In other urban centers, such as New York, Chicago and London, it isn’t uncommon for people to take public transit, walk, or bike wherever they go. Hailing a cab in Manhattan may make you feel like you’re in the middle of a Woody Allen movie, but with gridlock, you’d probably get to where you were going faster if you were on a bike, or even walked.

In most cities around the world, if you arrive anyway other than by your own personal vehicle, there isn’t anything seen as odd or wrong with that – that’s life living in the big city.

But in Canada’s largest city, if you happen to mention you took public transit or rode your bike, people look down on you, as if there is something wrong with you.

“You can’t afford a car?”

Automatically, people in Canada’s largest city assume that if you didn’t drive, there is something wrong with you. You’re not normal, you are an outcast.

Statistics back this up – or at least the part about those who drive versus those who don’t in the city of Toronto. In Canada’s largest city, over 70 percent of the adult population drives.

Politicians buy into these stats too – over past two decades, federal, provincial and municipal politicians have made – and more importantly broken – their promises to expand public transit.

Back in the mid 1990’s, when I was a reporter, I watched as then-Ontario Transportation Minister Al Palladini, sporting a gold-colored hard hat and shovel, broke the ground at was to become the Downsview subway station, along with several other politicos.

Although the Downsview subway station was built, and stands today, I’ll never forget what Palladini said. He proudly declared that this was the start of a massive initiative to get Ontario moving.

His major transit initiatives, aside from the lone Downsview subway station, never materialized. He had plans to expand the subway to York University in the north-west corner of Toronto, and to create a single-fare system across the municipalities outside of Toronto, currently you have to pay two fares.

Thanks to budget cuts, changes in government, and lack of public and political interest, those green transportation plans got shelved.

More recently, just this past month, the province of Ontario took away funding from TransitCity, another massive government plan to expand public transit across Toronto. TransitCity was going to fund the expansion of transit for the next decade – they tossed everything into it but the kitchen sink. From funding for replacing old, outdated, and costly to maintain buses and streetcars with new ones, to increasing bus route services, to building new light rail lines – including one much needed connecting Toronto’s downtown to the airport – were all a part of this big plan.

That plan too sits on a shelf, collecting dust, as the politicians at the provincial level bailed out – transit costs too much, and they’d rather put their funding into what the voters want.

Ah yes, that’s what it always comes down too. It never really comes down to the greater good for the environment, or even to really seriously reduce gridlock – which costs Canadians a billion dollars due to lost productivity. What really matters is buying voters with policies and plans catered to them.

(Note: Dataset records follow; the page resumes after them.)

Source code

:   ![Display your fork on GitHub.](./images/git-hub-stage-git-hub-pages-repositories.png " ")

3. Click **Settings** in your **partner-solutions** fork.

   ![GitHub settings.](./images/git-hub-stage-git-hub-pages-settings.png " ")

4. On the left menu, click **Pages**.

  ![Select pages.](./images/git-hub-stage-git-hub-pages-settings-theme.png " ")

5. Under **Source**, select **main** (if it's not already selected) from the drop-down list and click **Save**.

Never mind that part of public life is to do the right thing, if I were a politician, I’d probably do the same – worry about pleasing those who gave me m job, so I could get re-elected.

Or would I?

Actually, you don’t have to be a rocket scientist to figure out how to keep your job, please the voters and do the right thing. All you have to do is lead by example.

If our leaders at all levels of government took public transit, road bicycles, even drove around in environmentally-friendly electric prototype vehicles, then it wouldn’t seem so outrageous a thing to you and me.

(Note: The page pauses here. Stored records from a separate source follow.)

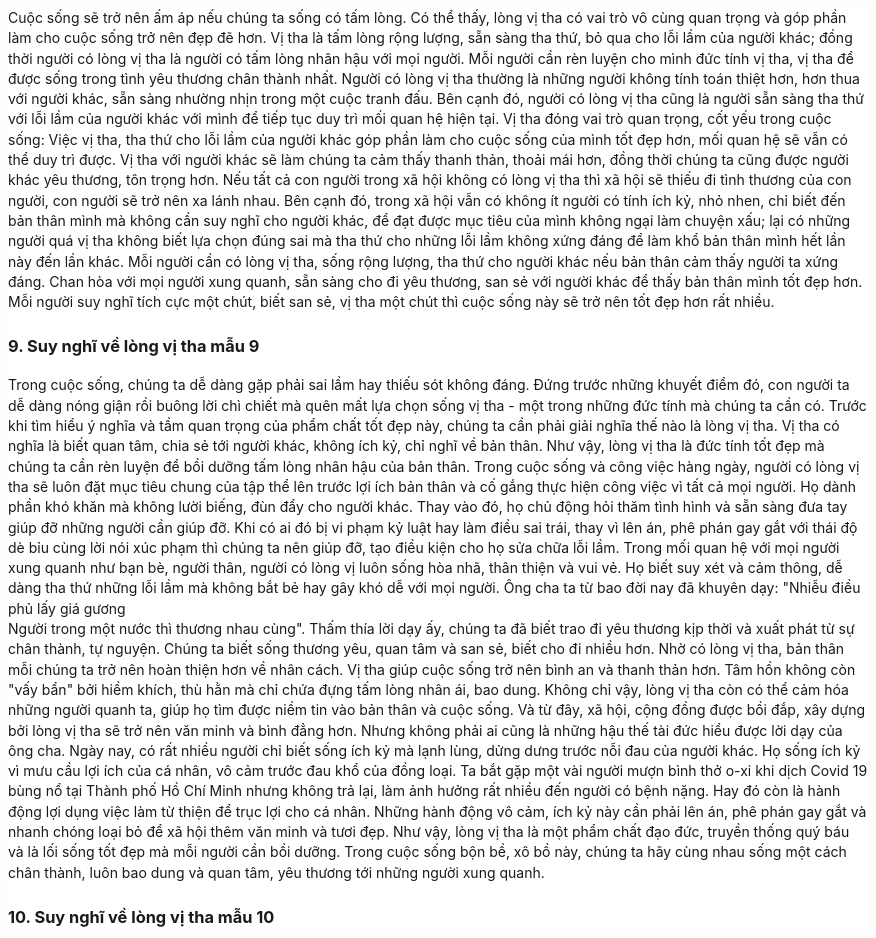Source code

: Cuộc sống sẽ trở nên ấm áp nếu chúng ta sống có tấm lòng. Có thể thấy, lòng vị tha có vai trò vô cùng quan trọng và góp phần làm cho cuộc sống trở nên đẹp đẽ hơn. Vị tha là tấm lòng rộng lượng, sẵn sàng tha thứ, bỏ qua cho lỗi lầm của người khác; đồng thời người có lòng vị tha là người có tấm lòng nhân hậu với mọi người. Mỗi người cần rèn luyện cho mình đức tính vị tha, vị tha để được sống trong tình yêu thương chân thành nhất. Người có lòng vị tha thường là những người không tính toán thiệt hơn, hơn thua với người khác, sẵn sàng nhường nhịn trong một cuộc tranh đấu. Bên cạnh đó, người có lòng vị tha cũng là người sẵn sàng tha thứ với lỗi lầm của người khác với mình để tiếp tục duy trì mối quan hệ hiện tại. Vị tha đóng vai trò quan trọng, cốt yếu trong cuộc sống: Việc vị tha, tha thứ cho lỗi lầm của người khác góp phần làm cho cuộc sống của mình tốt đẹp hơn, mối quan hệ sẽ vẫn có thể duy trì được. Vị tha với người khác sẽ làm chúng ta cảm thấy thanh thản, thoải mái hơn, đồng thời chúng ta cũng được người khác yêu thương, tôn trọng hơn. Nếu tất cả con người trong xã hội không có lòng vị tha thì xã hội sẽ thiếu đi tình thương của con người, con người sẽ trở nên xa lánh nhau. Bên cạnh đó, trong xã hội vẫn có không ít người có tính ích kỷ, nhỏ nhen, chỉ biết đến bản thân mình mà không cần suy nghĩ cho người khác, để đạt được mục tiêu của mình không ngại làm chuyện xấu; lại có những người quá vị tha không biết lựa chọn đúng sai mà tha thứ cho những lỗi lầm không xứng đáng để làm khổ bản thân mình hết lần này đến lần khác. Mỗi người cần có lòng vị tha, sống rộng lượng, tha thứ cho người khác nếu bản thân cảm thấy người ta xứng đáng. Chan hòa với mọi người xung quanh, sẵn sàng cho đi yêu thương, san sẻ với người khác để thấy bản thân mình tốt đẹp hơn. Mỗi người suy nghĩ tích cực một chút, biết san sẻ, vị tha một chút thì cuộc sống này sẽ trở nên tốt đẹp hơn rất nhiều.
### 9\. Suy nghĩ về lòng vị tha mẫu 9
Trong cuộc sống, chúng ta dễ dàng gặp phải sai lầm hay thiếu sót không đáng. Đứng trước những khuyết điểm đó, con người ta dễ dàng nóng giận rồi buông lời chì chiết mà quên mất lựa chọn sống vị tha - một trong những đức tính mà chúng ta cần có.
Trước khi tìm hiểu ý nghĩa và tầm quan trọng của phẩm chất tốt đẹp này, chúng ta cần phải giải nghĩa thế nào là lòng vị tha. Vị tha có nghĩa là biết quan tâm, chia sẻ tới người khác, không ích kỷ, chỉ nghĩ về bản thân. Như vậy, lòng vị tha là đức tính tốt đẹp mà chúng ta cần rèn luyện để bồi dưỡng tấm lòng nhân hậu của bản thân.
Trong cuộc sống và công việc hàng ngày, người có lòng vị tha sẽ luôn đặt mục tiêu chung của tập thể lên trước lợi ích bản thân và cố gắng thực hiện công việc vì tất cả mọi người. Họ dành phần khó khăn mà không lười biếng, đùn đẩy cho người khác. Thay vào đó, họ chủ động hỏi thăm tình hình và sẵn sàng đưa tay giúp đỡ những người cần giúp đỡ. Khi có ai đó bị vi phạm kỷ luật hay làm điều sai trái, thay vì lên án, phê phán gay gắt với thái độ dè bỉu cùng lời nói xúc phạm thì chúng ta nên giúp đỡ, tạo điều kiện cho họ sửa chữa lỗi lầm. Trong mối quan hệ với mọi người xung quanh như bạn bè, người thân, người có lòng vị luôn sống hòa nhã, thân thiện và vui vẻ. Họ biết suy xét và cảm thông, dễ dàng tha thứ những lỗi lầm mà không bắt bẻ hay gây khó dễ với mọi người.
Ông cha ta từ bao đời nay đã khuyên dạy:
"Nhiễu điều phủ lấy giá gương  
Người trong một nước thì thương nhau cùng".
Thấm thía lời dạy ấy, chúng ta đã biết trao đi yêu thương kịp thời và xuất phát từ sự chân thành, tự nguyện. Chúng ta biết sống thương yêu, quan tâm và san sẻ, biết cho đi nhiều hơn. Nhờ có lòng vị tha, bản thân mỗi chúng ta trở nên hoàn thiện hơn về nhân cách. Vị tha giúp cuộc sống trở nên bình an và thanh thản hơn. Tâm hồn không còn "vấy bẩn" bởi hiềm khích, thù hằn mà chỉ chứa đựng tấm lòng nhân ái, bao dung. Không chỉ vậy, lòng vị tha còn có thể cảm hóa những người quanh ta, giúp họ tìm được niềm tin vào bản thân và cuộc sống. Và từ đây, xã hội, cộng đồng được bồi đắp, xây dựng bởi lòng vị tha sẽ trở nên văn minh và bình đẳng hơn.
Nhưng không phải ai cũng là những hậu thế tài đức hiểu được lời dạy của ông cha. Ngày nay, có rất nhiều người chỉ biết sống ích kỷ mà lạnh lùng, dửng dưng trước nỗi đau của người khác. Họ sống ích kỷ vì mưu cầu lợi ích của cá nhân, vô cảm trước đau khổ của đồng loại. Ta bắt gặp một vài người mượn bình thở o-xi khi dịch Covid 19 bùng nổ tại Thành phố Hồ Chí Minh nhưng không trả lại, làm ảnh hưởng rất nhiều đến người có bệnh nặng. Hay đó còn là hành động lợi dụng việc làm từ thiện để trục lợi cho cá nhân. Những hành động vô cảm, ích kỷ này cần phải lên án, phê phán gay gắt và nhanh chóng loại bỏ để xã hội thêm văn minh và tươi đẹp.
Như vậy, lòng vị tha là một phẩm chất đạo đức, truyền thống quý báu và là lối sống tốt đẹp mà mỗi người cần bồi dưỡng. Trong cuộc sống bộn bề, xô bồ này, chúng ta hãy cùng nhau sống một cách chân thành, luôn bao dung và quan tâm, yêu thương tới những người xung quanh.
### 10\. Suy nghĩ về lòng vị tha mẫu 10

Instead, our leaders travel like royalty, in luxury late model vehicles – the American Presidential car is even nicknamed “the Beast.”

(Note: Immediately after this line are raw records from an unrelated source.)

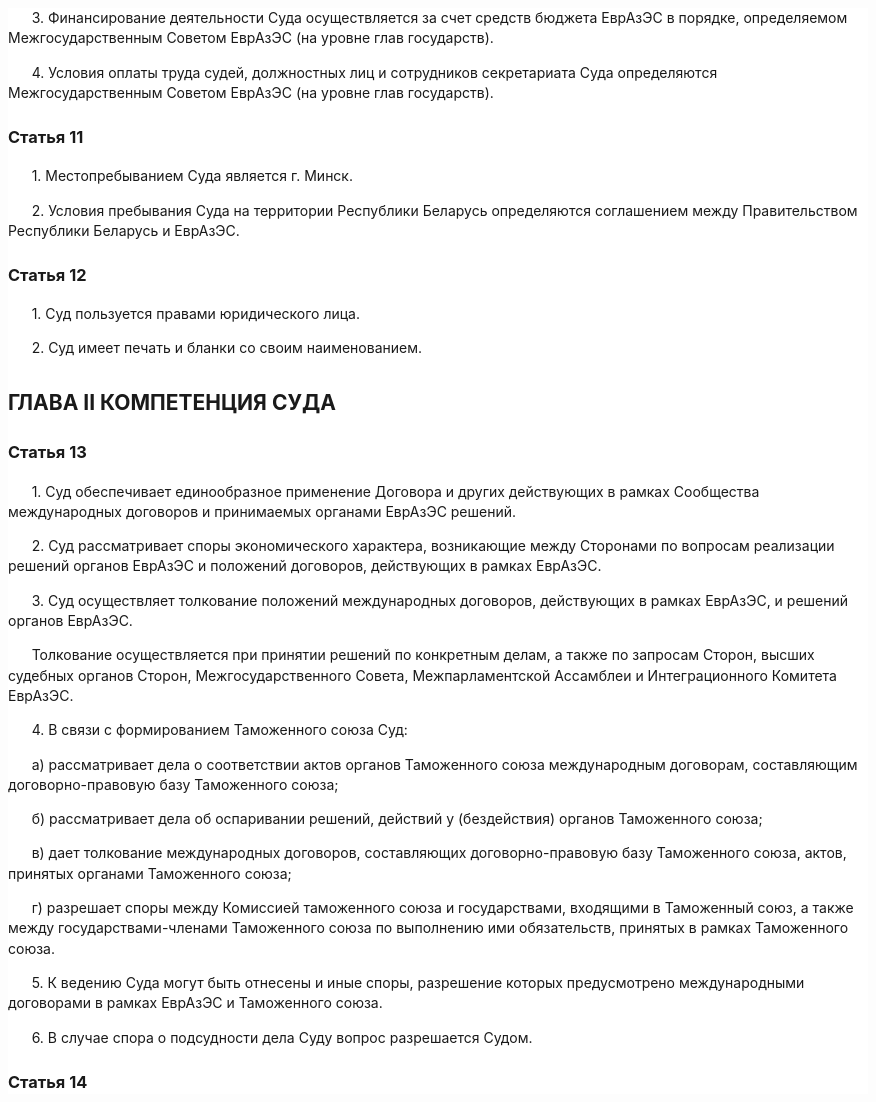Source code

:       3. Финансирование деятельности Суда осуществляется за счет средств бюджета ЕврАзЭС в порядке, определяемом Межгосударственным Советом ЕврАзЭС (на уровне глав государств).

      4. Условия оплаты труда судей, должностных лиц и сотрудников секретариата Суда определяются Межгосударственным Советом ЕврАзЭС (на уровне глав государств).

### Статья 11

      1. Местопребыванием Суда является г. Минск.

      2. Условия пребывания Суда на территории Республики Беларусь определяются соглашением между Правительством Республики Беларусь и ЕврАзЭС.

### Статья 12

      1. Суд пользуется правами юридического лица.

      2. Суд имеет печать и бланки со своим наименованием.

## ГЛАВА II КОМПЕТЕНЦИЯ СУДА

### Статья 13

      1. Суд обеспечивает единообразное применение Договора и других действующих в рамках Сообщества международных договоров и принимаемых органами ЕврАзЭС решений.

      2. Суд рассматривает споры экономического характера, возникающие между Сторонами по вопросам реализации решений органов ЕврАзЭС и положений договоров, действующих в рамках ЕврАзЭС.

      3. Суд осуществляет толкование положений международных договоров, действующих в рамках ЕврАзЭС, и решений органов ЕврАзЭС.

      Толкование осуществляется при принятии решений по конкретным делам, а также по запросам Сторон, высших судебных органов Сторон, Межгосударственного Совета, Межпарламентской Ассамблеи и Интеграционного Комитета ЕврАзЭС.

      4. В связи с формированием Таможенного союза Суд:

      а) рассматривает дела о соответствии актов органов Таможенного союза международным договорам, составляющим договорно-правовую базу Таможенного союза;

      б) рассматривает дела об оспаривании решений, действий у (бездействия) органов Таможенного союза;

      в) дает толкование международных договоров, составляющих договорно-правовую базу Таможенного союза, актов, принятых органами Таможенного союза;

      г) разрешает споры между Комиссией таможенного союза и государствами, входящими в Таможенный союз, а также между государствами-членами Таможенного союза по выполнению ими обязательств, принятых в рамках Таможенного союза.

      5. К ведению Суда могут быть отнесены и иные споры, разрешение которых предусмотрено международными договорами в рамках ЕврАзЭС и Таможенного союза.

      6. В случае спора о подсудности дела Суду вопрос разрешается Судом.

### Статья 14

That’s why GM is able to pay back it loans – cars versus taking the bus – cars win hands down. When was the last time you saw Canadian Prime Minister Stephen Harper riding a bike, or standing in a busy subway train during rush hour?

Love them or hate them, we do follow our leaders. That’s human nature, and until our leaders change their ways, it doesn’t matter how many bike lanes they put in Toronto, or any other Canadian city – they won’t get the use they could, had our leaders used them to show us the way.